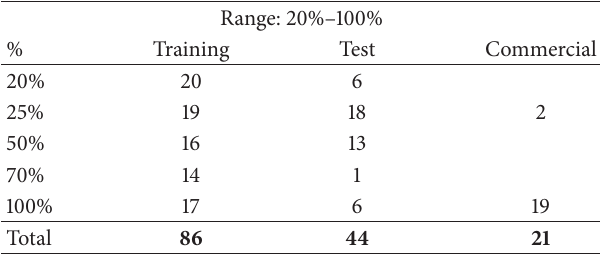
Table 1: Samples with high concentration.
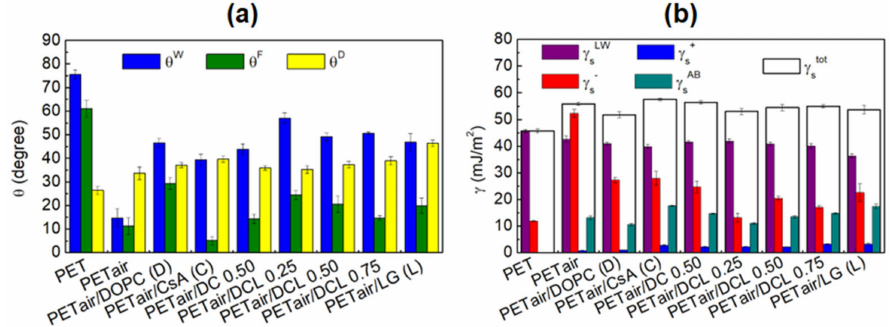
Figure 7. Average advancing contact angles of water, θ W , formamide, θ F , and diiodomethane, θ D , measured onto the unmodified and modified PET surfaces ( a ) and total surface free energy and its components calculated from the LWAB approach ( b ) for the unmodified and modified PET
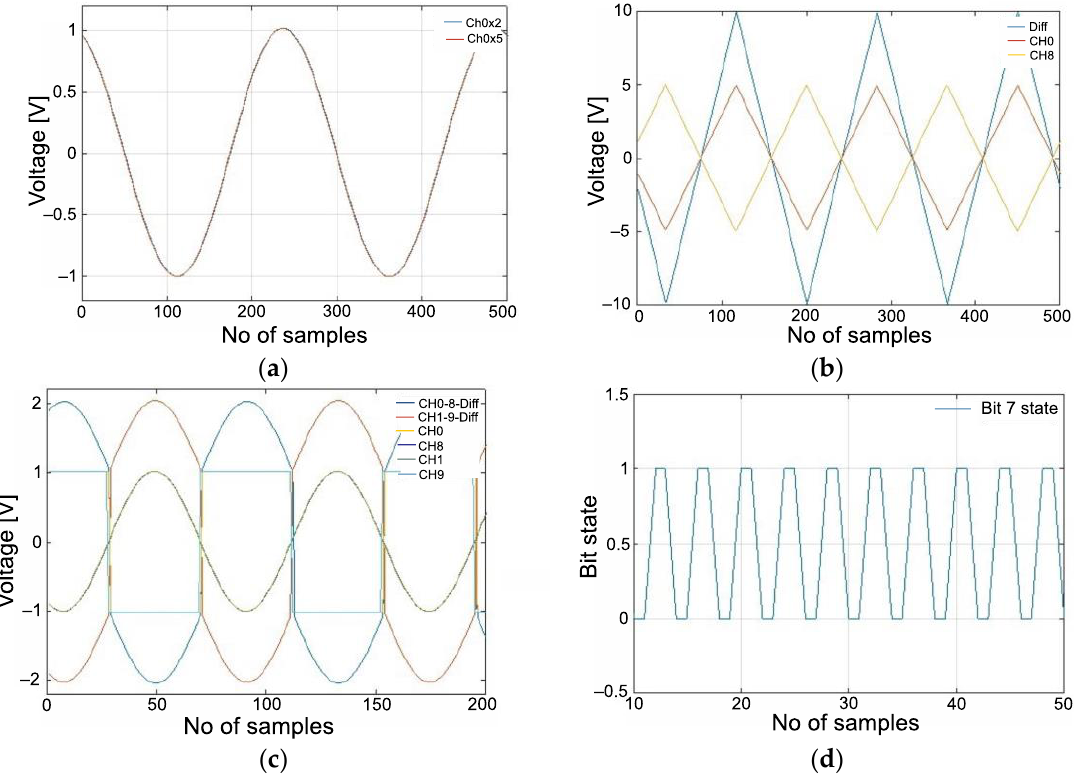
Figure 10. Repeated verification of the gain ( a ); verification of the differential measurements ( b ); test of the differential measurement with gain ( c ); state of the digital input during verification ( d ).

◆ ◆ ◆ ◆

EXERCISE AIM: Could the lines above be copied out exactly, with no image carried over?

ANSWER AREA:
Table 1: Samples with high concentration.
Figure 7. Average advancing contact angles of water, θ W , formamide, θ F , and diiodomethane, θ D , measured onto the unmodified and modified PET surfaces ( a ) and total surface free energy and its components calculated from the LWAB approach ( b ) for the unmodified and modified PET
Figure 10. Repeated verification of the gain ( a ); verification of the differential measurements ( b ); test of the differential measurement with gain ( c ); state of the digital input during verification ( d ).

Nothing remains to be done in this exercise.